そうすると、本件訂正発明5における「前記選択した1つの新たな機能に対応する個別情報」は、携帯電話における構成、機能等を特定し、受信装置に受信される個別情報が携帯電話側において特定されるものであることを述べたものにすぎず、受信装置における構成、機能等を特定する記載とはいえない。したがって、「受信装置」に関する発明である本件訂正発明5において、「前記選択した1つの新たな機能に対応する個別情報」は、単に「個別情報」とするものと技術的には異ならないものというべきである。
【コメント】
本件では、上記のように、本件訂正発明5における「他のサブコンビネーション」についての記載は「請求項に係るサブコンビネーションの構造、機能等」を特定しないと判断され、結果として、請求項に係るサブコンビネーションの発明の進歩性が否定され、特許無効の抗弁が認められた。
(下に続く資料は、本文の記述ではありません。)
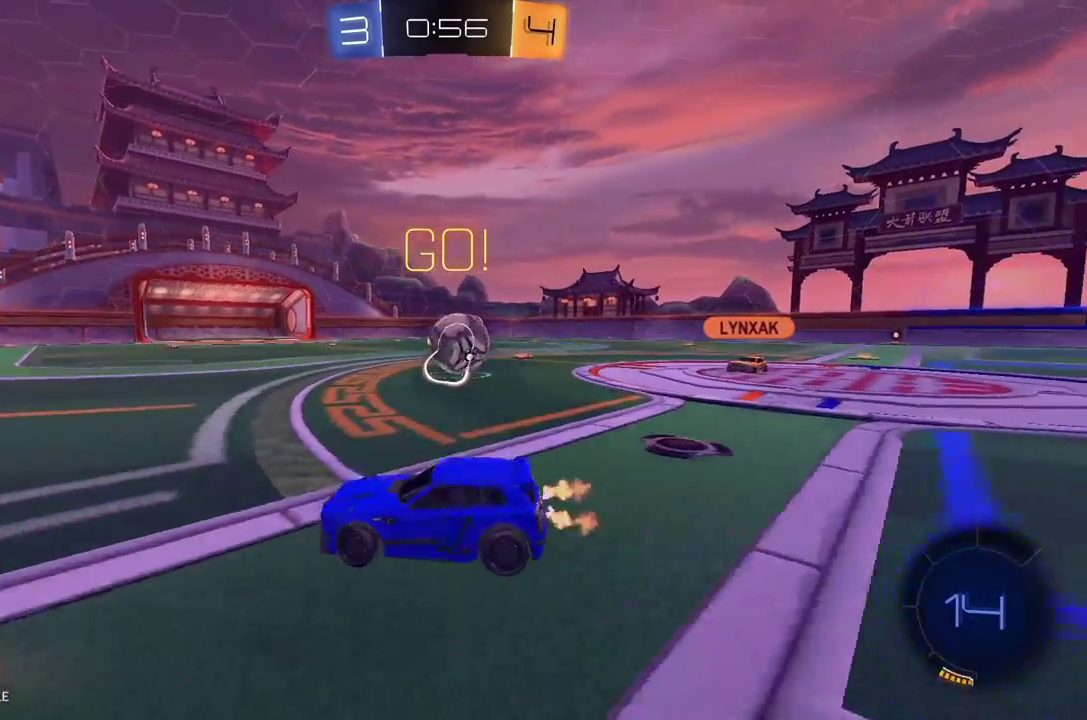
{"dt_ms": 500, "buttons": ["R1", "R2"], "left_stick": "right", "events": [[250, "R1", "down"]]}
原告(控訴人)らは、「本件訂正後の請求項4の携帯電話に関する事項(複数の新たな機能の中から1つが選択され得る)は、当該装置のみを特定する事項ではなく、本件訂正発明5に係る「受信装置」の発明の構造、機能等(当該受信装置に設けられた読み取りスイッチの押下によって、前記選択した1つの新たな機能に対応する個別情報の発信要求を当該受信装置に近づけられた前記携帯電話に発信する発信手段)を特定するものといえる。」旨主張したが、採用されなかった。
本件における本件訂正発明5の認定は、特許・実用新案審査基準の「第III部第2章第4節 特定の表現を有する請求項等についての取扱い」の「4.サブコンビネーションの発明を『他のサブコンビネーション』に関する事項を用いて特定しようとする記載がある場合」の欄の考え方に沿ったものといえ、妥当に思われる。
各サブコンビネーション発明の実施主体が相互に異なる場合もあり得ること、サブコンビネーション発明の技術的範囲は全体装置の発明(コンビネーション)よりも広いと考えられること、等を考慮すると、サブコンビネーション発明を請求項に記載しておくことは有効な戦略と考えられるが、装置全体の発明(コンビネーション)には新規性・進歩性が認められる場合であっても、そのサブコンビネーションの発明には新規性、進歩性が認められない場合があることには留意が必要である。サブコンビネーションの構成だけで進歩性が認められるかが微妙な場合には、間接侵害に基づく権利行使も視野に入れ、全体装置の発明(コンビネーション)も請求項に記載しておくことが望ましいと考えられる。